Death isn't pleasant to think about by any means, but it's a comfort to know that at least when it's over, it's over. No eternal torture, no eternity of singing His praises, no haunting, nothing to worry about. In all likelihood, when I die I'll be very sick and in a lot of pain. It will probably be a relief to know it will soon be over.

Another:

I think it would interest you to read about Terror Management Theory (TMT).  TMT agrees with you that "facing [death]" is our life's task and what separates us from the animals.  TMT argues that the realization we will inevitably die would psychologically paralyze us, save for our ability to suppress such thoughts through telling ourselves we will "live forever" either literally (religion) or figuratively (our culture).

Yet another reader ponders the great beyond:

The prospect of my death fills me with a terror unlike any other. I admit this. My knowledge of the physical world, as I understand it, leads my to believe my eventual annihilation is permanent and complete. But therein lies the rub: as I understand it. In admitting that humanity's comprehension of the universe is limited, I allow the possibility that there may be more. What is my death? A moment in time in which my brain ceases to function. What is time? That's trickier… Hawking has said that time may have no beginning. Others have theorized that time is happening all at once. If so, where does that leave death? I'm always dead and am forever alive. What does that mean?
 
Like everyone, I have to live my life as best I know how. So I go forward assuming the only time I'll have is with air in my lungs. Still, for all the existential terror, I think this gives me more worthwhile hours than those hoping to interpret Heaven.
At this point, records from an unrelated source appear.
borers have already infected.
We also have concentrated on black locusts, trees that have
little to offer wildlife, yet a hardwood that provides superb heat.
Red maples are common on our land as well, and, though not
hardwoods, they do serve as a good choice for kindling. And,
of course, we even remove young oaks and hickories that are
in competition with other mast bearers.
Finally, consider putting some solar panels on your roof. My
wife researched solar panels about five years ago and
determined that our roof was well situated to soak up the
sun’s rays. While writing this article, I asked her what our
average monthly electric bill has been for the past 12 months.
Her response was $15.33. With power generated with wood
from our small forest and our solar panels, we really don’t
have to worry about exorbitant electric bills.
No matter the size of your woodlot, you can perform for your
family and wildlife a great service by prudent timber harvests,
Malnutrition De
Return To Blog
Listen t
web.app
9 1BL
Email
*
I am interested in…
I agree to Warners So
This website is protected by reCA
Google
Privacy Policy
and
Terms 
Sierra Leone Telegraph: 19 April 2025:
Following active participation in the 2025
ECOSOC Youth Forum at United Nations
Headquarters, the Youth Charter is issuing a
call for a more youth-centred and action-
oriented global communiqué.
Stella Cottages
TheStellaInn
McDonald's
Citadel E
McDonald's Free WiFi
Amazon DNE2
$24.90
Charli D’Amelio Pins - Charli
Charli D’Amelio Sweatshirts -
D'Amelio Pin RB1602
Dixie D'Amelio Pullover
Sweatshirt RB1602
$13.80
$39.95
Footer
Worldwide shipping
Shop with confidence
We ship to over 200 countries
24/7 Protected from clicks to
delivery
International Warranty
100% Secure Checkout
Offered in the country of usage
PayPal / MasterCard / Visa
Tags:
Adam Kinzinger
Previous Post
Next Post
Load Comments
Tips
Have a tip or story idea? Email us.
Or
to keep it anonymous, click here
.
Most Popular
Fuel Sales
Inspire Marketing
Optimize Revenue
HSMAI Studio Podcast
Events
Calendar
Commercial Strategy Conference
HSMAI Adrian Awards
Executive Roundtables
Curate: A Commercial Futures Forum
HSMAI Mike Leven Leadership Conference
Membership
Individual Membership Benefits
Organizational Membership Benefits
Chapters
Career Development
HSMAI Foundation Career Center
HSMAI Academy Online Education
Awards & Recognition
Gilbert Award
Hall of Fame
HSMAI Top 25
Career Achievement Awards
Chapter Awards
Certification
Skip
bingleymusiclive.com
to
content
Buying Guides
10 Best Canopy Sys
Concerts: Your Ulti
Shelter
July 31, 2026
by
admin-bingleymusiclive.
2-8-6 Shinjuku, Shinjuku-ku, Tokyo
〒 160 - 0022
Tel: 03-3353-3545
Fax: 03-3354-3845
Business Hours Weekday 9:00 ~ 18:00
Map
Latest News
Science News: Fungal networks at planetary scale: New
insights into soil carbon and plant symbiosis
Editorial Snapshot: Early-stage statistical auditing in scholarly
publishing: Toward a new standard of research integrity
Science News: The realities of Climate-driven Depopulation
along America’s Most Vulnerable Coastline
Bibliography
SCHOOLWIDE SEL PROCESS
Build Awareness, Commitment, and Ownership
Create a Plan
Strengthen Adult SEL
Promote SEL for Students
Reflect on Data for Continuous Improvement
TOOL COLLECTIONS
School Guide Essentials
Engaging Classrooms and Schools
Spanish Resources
But whatever hope I do have for an afterlife comes not from any Holy book, but from the quest for knowledge of my fellow man.

A final reader:

I am an atheist, but I always marvel at the fact that all of the public atheists claim to be unbothered by death.  It bothers me a lot!  The idea of my own non-existence is basically intolerable, and can make existence itself seem almost meaningless.  (I'll die in the end, I will have no more memories, people might remember me for a little while but not that long, eventually human life will end, the planet will be destroyed, the entire universe decay into entropy.  What is the point, exactly?)  I would really like to believe there is an afterlife, or at least that something is out there that might remember my life in some way.  I just don't, really. 

I don't mean to make it sound like I'm depressed or find no meaning in life – I have the usual hopes, goals, plans, joys, and so on.  I'm generally a happy person.  But death is definitely a big flaw in the system as far as I'm concerned, and the idea that my death allows others (future generations) to live, or that all my ancestors have died and I am no different, is a pretty meager comfort.

Not all atheists are sanguine about death.